The evidences in the case show that the Respondent offered to sell the <waterleferealestate.com> domain name to Complainant for “a one time payment of $10,000.00.” See Complainant’s Exhibit F. In George Weston Bakeries Inc. v. McBroom, FA 933276 (Nat. Arb. Forum Apr. 25, 2007), the panel found that a respondent’s offer to sell a disputed domain name to a complainant for more than the respondent’s out-of-pocket costs indicated that the respondent registered and used the domain name in bad faith.

 

The provided evidences do not show that there have been marketing investments into the domain name in dispute that are commensurate with the requested amount which is far above possible Respondent’s out-of-pocket costs.

 

Therefore, the Panelist believes that the Respondent registered and uses the <waterleferealestate.com> domain name in bad faith under Policy ¶ 4(b)(i). 

 

Furthermore, having studied the provided evidences on record, the Panelist believes that the Respondent has registered the disputed domain with full knowledge that he has no right to use this domain name. The Panelist also believes that this attracts, for commercial gain, Internet users to the Respondent’s web sites by creating a likelihood of confusion with the Complainant’s marks as to the source, sponsorship, affiliation, or endorsement of Respondent’s web sites.

 

Respondent argues that there is no confusion created by the <waterleferealestate.com> domain name and resolving website because the website clearly states “Sarasota Bay Real Estate” and the brokerages for all the properties featured on the website are identified.

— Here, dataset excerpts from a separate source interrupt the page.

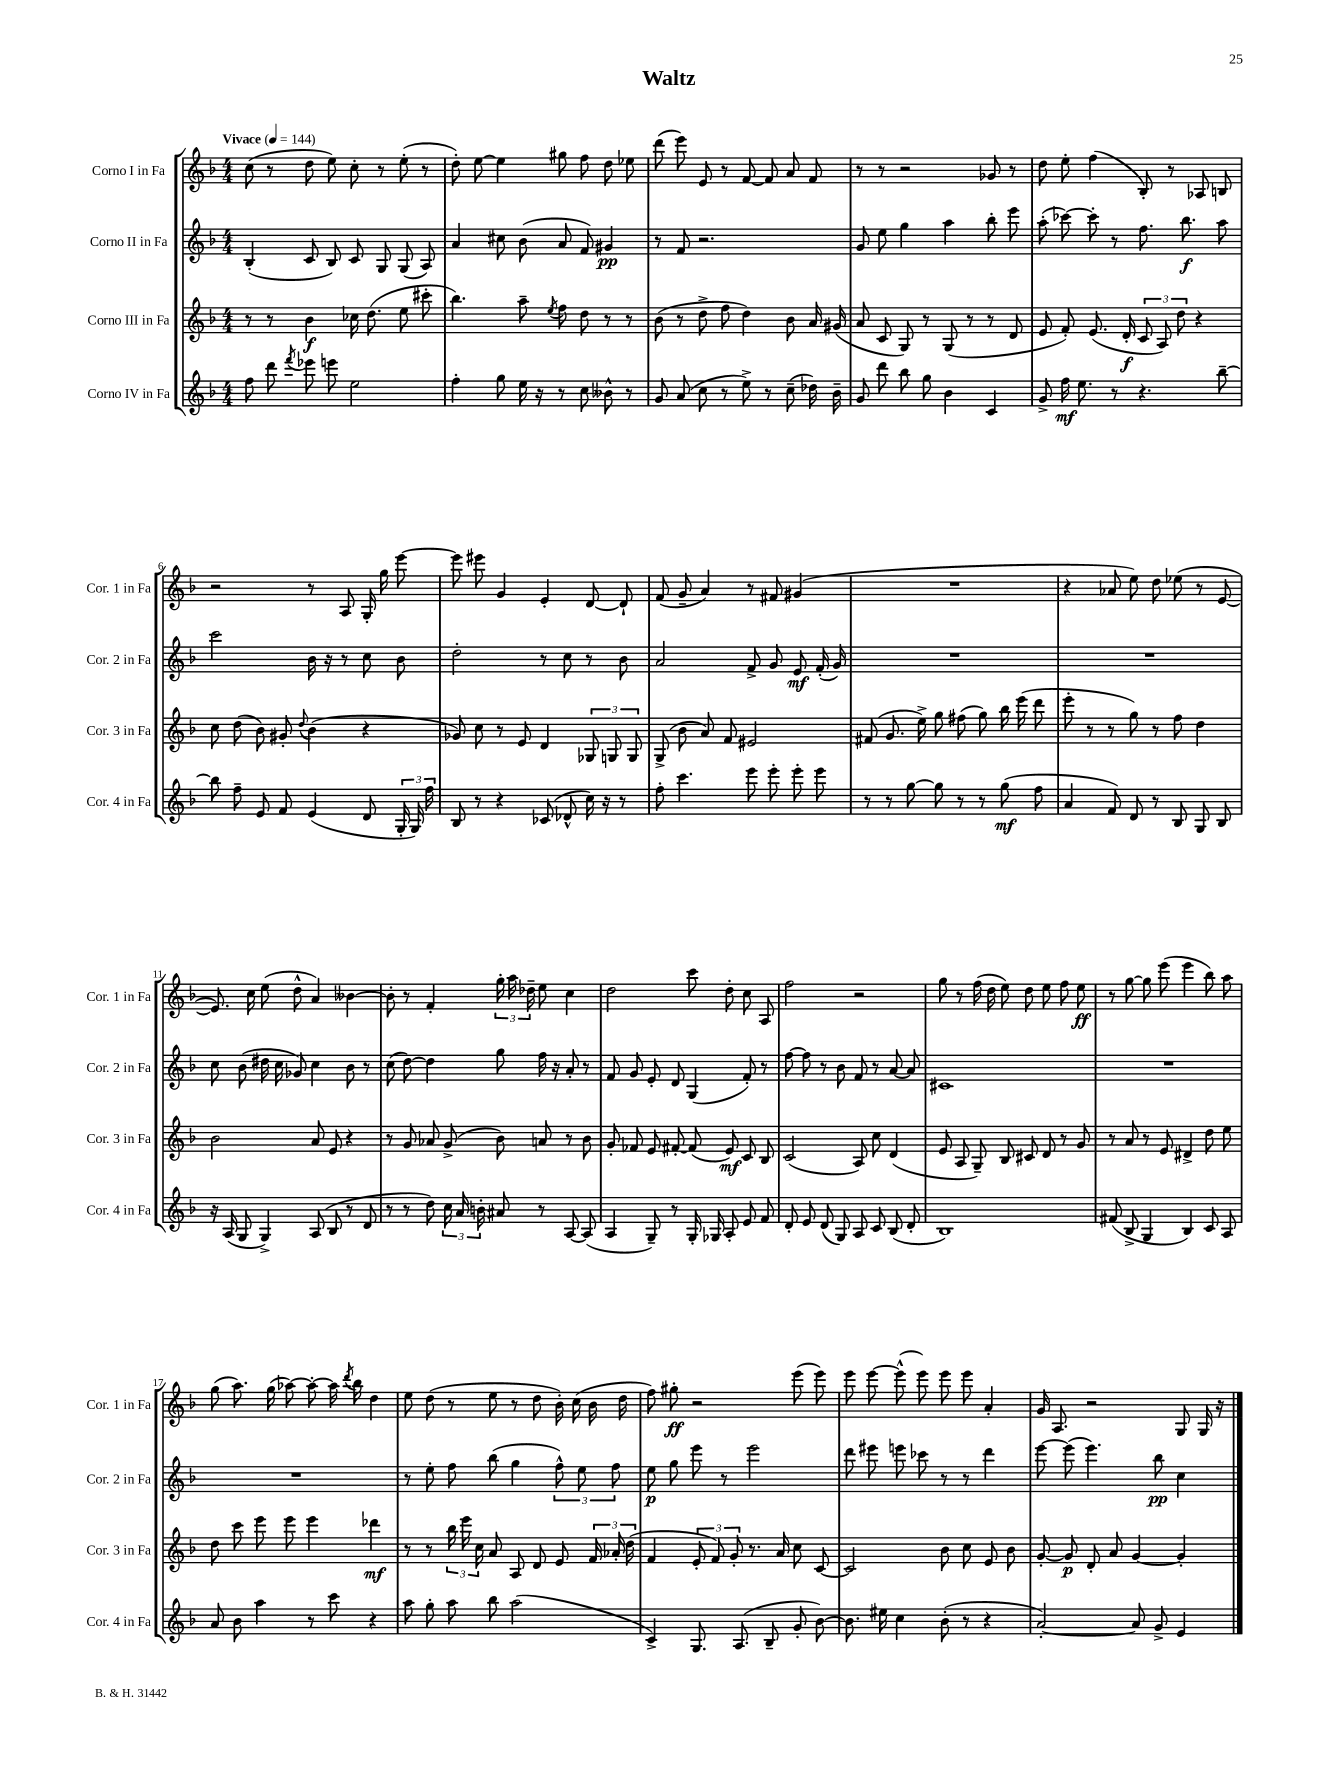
\header { title = "Waltz" }
<<
\new StaffGroup <<
\new Staff = "s0" \with { instrumentName = "Corno I in Fa" shortInstrumentName = "Cor. 1 in Fa" } {
    \clef treble \key f \major \numericTimeSignature \time 4/4 \tempo "Vivace" 4 = 144
    \autoBeamOff c''8( r8 d''8 e''8) c''8-. r8 e''8-.( r8 |
    d''8-.) e''8~ e''4 gis''8 f''8 d''8 ees''8 |
    d'''8( e'''8) e'8 r8 f'8~ f'8 a'8 f'8 |
    r8 r8 r2 ges'8 r8 |
    d''8 e''8-. f''4( bes8-.) r8 aes8 b8 |
    r2 r8 a8 g16-. g''16 e'''8~ |
    e'''8 eis'''8 g'4 e'4-. d'8~ d'8-! |
    f'8( g'8-- a'4) r8 fis'8 gis'4( |
    R1 |
    r4 aes'8 e''8) d''8 ees''8( r8 e'8~ |
    e'8.) c''16 e''8( d''8-^ a'4) beses'4~ |
    beses'8-. r8 f'4-. \tuplet 3/2 { g''16-. a''16 des''16-- } e''8 c''4 |
    d''2 c'''8 d''8-. c''8 a8 |
    f''2 r2 |
    g''8 r8 f''16( d''16 e''8) d''8 e''8 f''8 e''8\ff |
    r8 g''8~ g''8 e'''8( e'''4 bes''8) a''8 |
    g''8( a''8.) g''16( aes''8~) aes''8~-. aes''16 \acciaccatura { d'''8 } bes''16 d''4 |
    e''8 d''8( r8 e''8 r8 d''8 bes'16-.) c''16( bes'16 d''16 |
    f''8) gis''8-.\ff r2 e'''8( e'''8) |
    e'''8 e'''8~ e'''8-^( e'''8) e'''8 e'''8 a'4-. |
    g'16 a8. r2 g8 g16 r16 \bar "|." |
}
\new Staff = "s1" \with { instrumentName = "Corno II in Fa" shortInstrumentName = "Cor. 2 in Fa" } {
    \clef treble \key f \major \numericTimeSignature \time 4/4
    \autoBeamOff bes4-.( c'8 bes8) c'8 g8 g8( a8) |
    a'4 cis''8 bes'8( a'8 f'8) gis'4\pp |
    r8 f'8 r2. |
    g'8 e''8 g''4 a''4 bes''8-. e'''8 |
    a''8-.( ces'''8~) ces'''8-. r8 f''8. bes''8.\f a''8 |
    c'''2 bes'16 r16 r8 c''8 bes'8 |
    d''2-. r8 c''8 r8 bes'8 |
    a'2 f'8-> g'8 e'8\mf f'16-.( g'16) |
    R1 |
    R1 |
    c''8 bes'8( dis''16 c''16 ges'8) c''4 bes'8 r8 |
    c''8( d''8~) d''4 g''8 f''16 r16 a'8-. r8 |
    f'8 g'8 e'8-. d'8 g4( f'8-.) r8 |
    f''8~ f''8 r8 bes'8 f'8 r8 a'8~ a'8 |
    cis'1 |
    R1 |
    R1 |
    r8 e''8-. f''8 bes''8( g''4 \tuplet 3/2 { f''8-^) e''8 f''8 } |
    e''8\p g''8 e'''8 r8 e'''2 |
    d'''8 eis'''8 e'''8 ces'''8 r8 r8 d'''4 |
    e'''8~ e'''8( e'''4.) bes''8\pp c''4 \bar "|." |
}
\new Staff = "s2" \with { instrumentName = "Corno III in Fa" shortInstrumentName = "Cor. 3 in Fa" } {
    \clef treble \key f \major \numericTimeSignature \time 4/4
    \autoBeamOff r8 r8 bes'4\f ces''16 d''8.( e''8 cis'''8-. |
    bes''4.) a''8-- \acciaccatura { e''8 } f''8 d''8 r8 r8 |
    bes'8( r8 d''8-> f''8 d''4) bes'8 a'16 gis'16( |
    a'8 c'8 g8) r8 g8( r8 r8 d'8 |
    e'8 f'8-.) e'8.( d'16-.\f \tuplet 3/2 { c'8 a8) d''8 } r4 |
    c''8 d''8( bes'8) gis'8-. \appoggiatura { d''8 } bes'4( r4 |
    ges'8) c''8 r8 e'8 d'4 \tuplet 3/2 { ges8 g8 g8 } |
    g8->( bes'8 a'8) f'8 eis'2 |
    fis'8( g'8. e''16->) g''8 fis''8( g''8) bes''16 e'''16( d'''8 |
    e'''8-. r8 r8 g''8) r8 f''8 d''4 |
    bes'2 a'8 e'8 r4 |
    r8 g'8 aes'8 g'8->( bes'8) a'8 r8 bes'8 |
    g'8-. fes'8 e'8 fis'8~-. fis'8( e'8\mf) c'8 bes8 |
    c'2( a8) c''8 d'4( |
    e'8 a8 g8--) bes8 cis'8 d'8 r8 g'8 |
    r8 a'8 r8 e'8 dis'4-> d''8 e''8 |
    d''8 c'''8 e'''8 e'''8 e'''4 des'''4\mf |
    r8 r8 \tuplet 3/2 { bes''16 e'''16 c''16 } a'8 a8 d'8 e'8 \tuplet 3/2 { f'16 aes'16-. d''16( } |
    f'4 \tuplet 3/2 { e'8-. f'8) g'8-. } r8. a'16 c''8 c'8~ |
    c'2 bes'8 c''8 e'8 bes'8 |
    g'8~-. g'8\p d'8-. a'8 g'4~ g'4-. \bar "|." |
}
\new Staff = "s3" \with { instrumentName = "Corno IV in Fa" shortInstrumentName = "Cor. 4 in Fa" } {
    \clef treble \key f \major \numericTimeSignature \time 4/4
    \autoBeamOff f''8 d'''8 \acciaccatura { f'''8 } ees'''8 e'''8 e''2 |
    f''4-. g''8 e''16 r16 r8 c''8 beses'8-^ r8 |
    g'8 a'8( c''8 r8 e''8->) r8 c''8--( des''16) bes'16-- |
    g'8 d'''8 bes''8 g''8 bes'4 c'4 |
    g'8-> f''16\mf e''8. r8 r4. bes''8~-- |
    bes''8 f''8-- e'8 f'8 e'4( d'8 \tuplet 3/2 { g16-. g16) f''16 } |
    bes8 r8 r4 ces'8( des'8-^ c''16) r16 r8 |
    f''8-. c'''4. e'''8 e'''8-. e'''8-. e'''8 |
    r8 r8 g''8~ g''8 r8 r8 g''8\mf( f''8 |
    a'4 f'8) d'8 r8 bes8 g8 bes8 |
    r16 a16( g8 g4->) a8( bes8 r8 d'8 |
    r8 r8 d''8) \tuplet 3/2 { c''16 a'16 b'16-. } ais'8 r8 a8~ a8( |
    a4 g8--) r8 g16-. ges16 a8-. e'8 f'8 |
    d'8-. e'8 d'8( g8) a8 c'8 bes8( d'8-. |
    bes1) |
    fis'8( bes8-> g4 bes4) c'8 a8 |
    a'8 bes'8 a''4 r8 c'''8 r4 |
    a''8 g''8-. a''8 bes''8 a''2( |
    c'4->) g8. a8.( bes8-- g'8-. bes'8~) |
    bes'8. eis''16 c''4 bes'8-.( r8 r4 |
    a'2~-.) a'8 g'8-> e'4 \bar "|." |
}
>>
>>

However, the generic term “real estate” used in the disputed domain name is broad enough, and thus is not limited to brokerage services offered by the Respondent. This implies a full spectrum of services related to real estate which, being used along the registered trademark of the Complainant, creates an association in consumers that the services might come from the Complainant. Domain names are not only descriptive of the information the public expects to find on the website associated with the domain name, but are also indicative of sources of this information or services offered. Thus, a likelihood of confusion exists.

 

Respectively, the use of this domain name diverts actual and potential clients of the Complainant and is likely to cause confusion among consumers.

 

As follows from the submitted evidences in the case, the Respondent uses the <waterleferealestate.com> domain name to host a competing website from which Respondent commercially benefits.  In Velv, LLC v. AAE, FA 677922 (Nat. Arb. Forum May 25, 2006), the panel concluded that a respondent registered and used a disputed domain name in bad faith when the respondent used the disputed domain name to host a competing website offering services that competed with the complainant’s services. 

 

In view of the above, the Panelist finds that Respondent registered and uses the <waterleferealestate.com> domain name in bad faith pursuant to Policy ¶ 4(b)(iv).

 

Thus, it is found that Policy ¶ 4(a)(iii) has been satisfied.

 

DECISION

Having established all three elements required under the ICANN Policy, the Panel concludes that relief shall be GRANTED.

 

Accordingly, it is Ordered that the <waterleferealestate.com> domain name be TRANSFERRED from Respondent to Complainant.